Last year, however, health secretary Wes Sreeting said relying on migration to staff the NHS was “immoral” and “unfair” – as Labour pledged to pay medics overtime for extra shifts at evenings and weekends to fill gaps in the health service.
A survey by NHS Providers, published last week, revealed trusts are already being forced to cut jobs to reduce the £7bn financial shortfall.
‘Worrying lack of clarity’
NHS England is in the process of being abolished, with its services taken back under the control of the Department for Health and Social Care, leaving uncertainty as to whether that means individual trusts will have to shoulder more of the financial burden of the visa costs.
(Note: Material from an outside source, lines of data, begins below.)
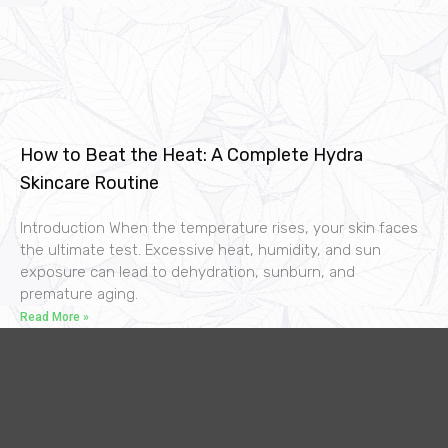
How to Beat the Heat: A Complete Hydra
Skincare Routine
Introduction When the temperature rises, your skin faces
the ultimate test. Excessive heat, humidity, and sun
exposure can lead to dehydration, sunburn, and
premature aging.
Read More »
F
I
Y
L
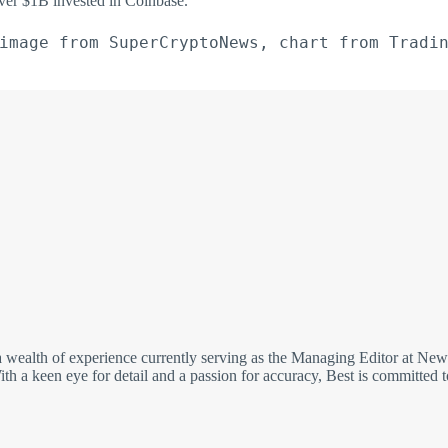
ver $1B invested in Coinbase.
image from SuperCryptoNews, chart from Tradi
wealth of experience currently serving as the Managing Editor at NewsB
h a keen eye for detail and a passion for accuracy, Best is committed to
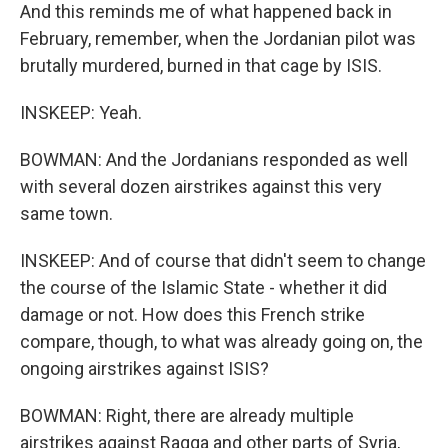
And this reminds me of what happened back in
February, remember, when the Jordanian pilot was
brutally murdered, burned in that cage by ISIS.
INSKEEP: Yeah.
BOWMAN: And the Jordanians responded as well
with several dozen airstrikes against this very
same town.
INSKEEP: And of course that didn't seem to change
the course of the Islamic State - whether it did
damage or not. How does this French strike
compare, though, to what was already going on, the
ongoing airstrikes against ISIS?
BOWMAN: Right, there are already multiple
airstrikes against Raqqa and other parts of Syria,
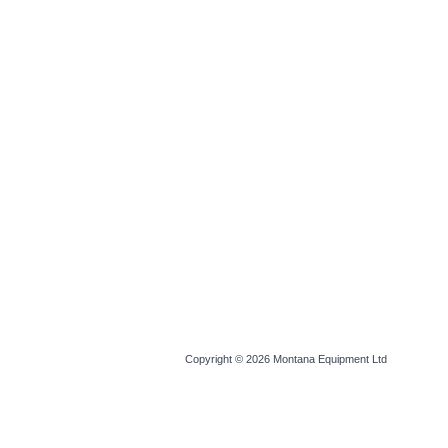
Copyright © 2026
Montana Equipment Ltd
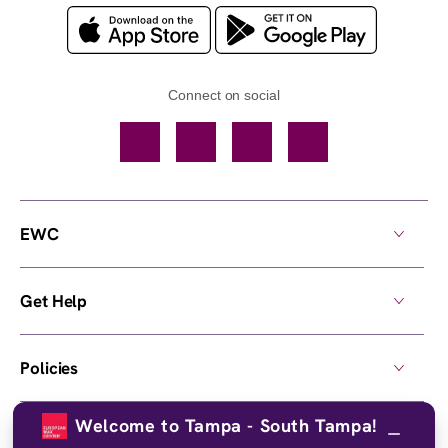
Connect on social
Facebook
TikTok
YouTube
Instagram
EWC
Get Help
Policies
Welcome to Tampa - South Tampa!
Own a Center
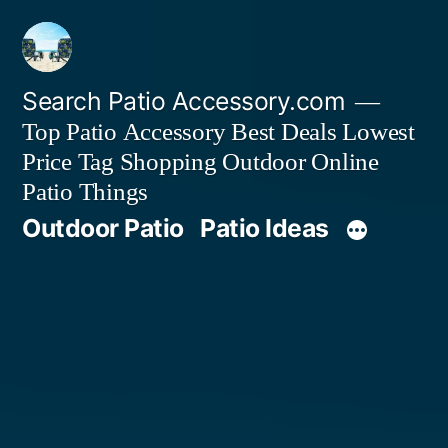
Skip
to
content
Search Patio Accessory.com
Top Patio Accessory Best Deals Lowest
Price Tag Shopping Outdoor Online
Patio Things
Outdoor Patio
Patio Ideas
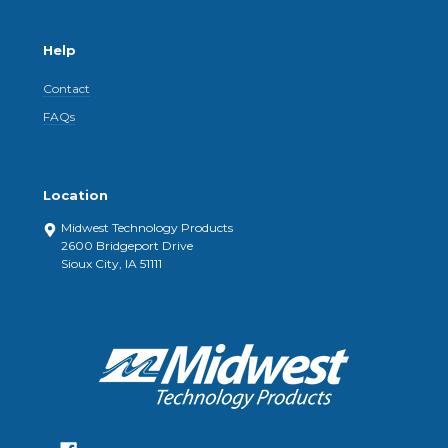
Help
Contact
FAQs
Location
Midwest Technology Products
2600 Bridgeport Drive
Sioux City, IA 51111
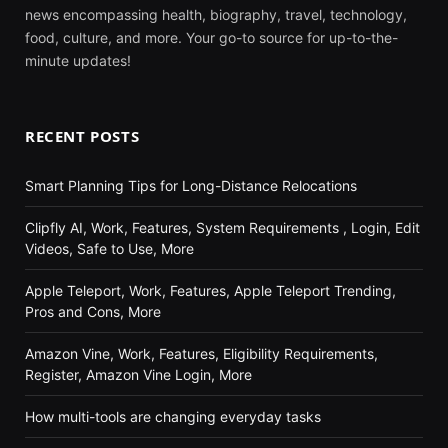
news encompassing health, biography, travel, technology,
food, culture, and more. Your go-to source for up-to-the-
minute updates!
RECENT POSTS
Smart Planning Tips for Long-Distance Relocations
Clipfly AI, Work, Features, System Requirements , Login, Edit
Videos, Safe to Use, More
Apple Teleport, Work, Features, Apple Teleport Trending,
Pros and Cons, More
Amazon Vine, Work, Features, Eligibility Requirements,
Register, Amazon Vine Login, More
How multi-tools are changing everyday tasks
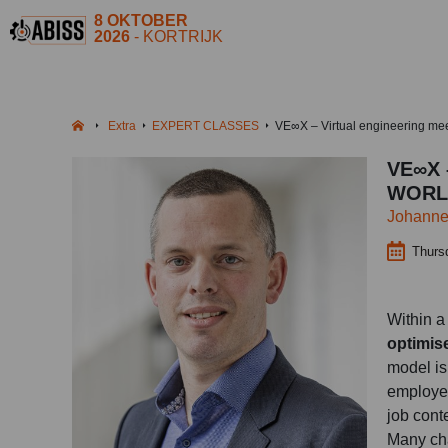
8 OKTOBER
2026
- KORTRIJK
Extra
EXPERT CLASSES
VE∞X – Virtual engineering mee
VE∞X 
WORL
Johanne
Thurs
Within a 
optimis
model is
employee
job cont
Many cha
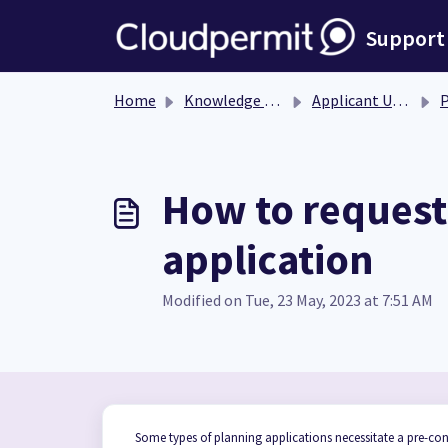
Skip to main content
Support
Home
Knowledge base
Applicant User Guide
Pl
How to request 
application
Modified on Tue, 23 May, 2023 at 7:51 AM
Some types of planning applications necessitate a pre-con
Acting Chair of the Health and Social Care Select Committee, Labour MP Paulette Hamilton, told The i Paper: “It is worrying that there is a lack of clarity as to who will become responsible for paying the costs for immigration skills charge for NHS staff hired from overseas, after NHSE is abolished.
“It would be alarming if it turns out that the charge has to be borne directly by NHS Trusts, given all we know about how stretched they are already.”
A GMB Union spokesperson said: “Our concern over the impact of the 32 per cent increase is that it, in theory, attempts to incentivise employers to train and recruit UK workers rather than workers from abroad.
“The Government White Paper has set out a transition period between now and 2028 to continue with migrant workers already in the UK filling the gap, while improving terms and conditions to make health and social care roles more attractive in the UK.
“However, combining the increased charge paid by employers, the increased earnings thresholds to qualify for a health and social care visa and the increasing climate of confusion, employers will be unwilling and unable to fill roles in the meantime.”
NHS England and the Department of Health and Social Care were approached for comment.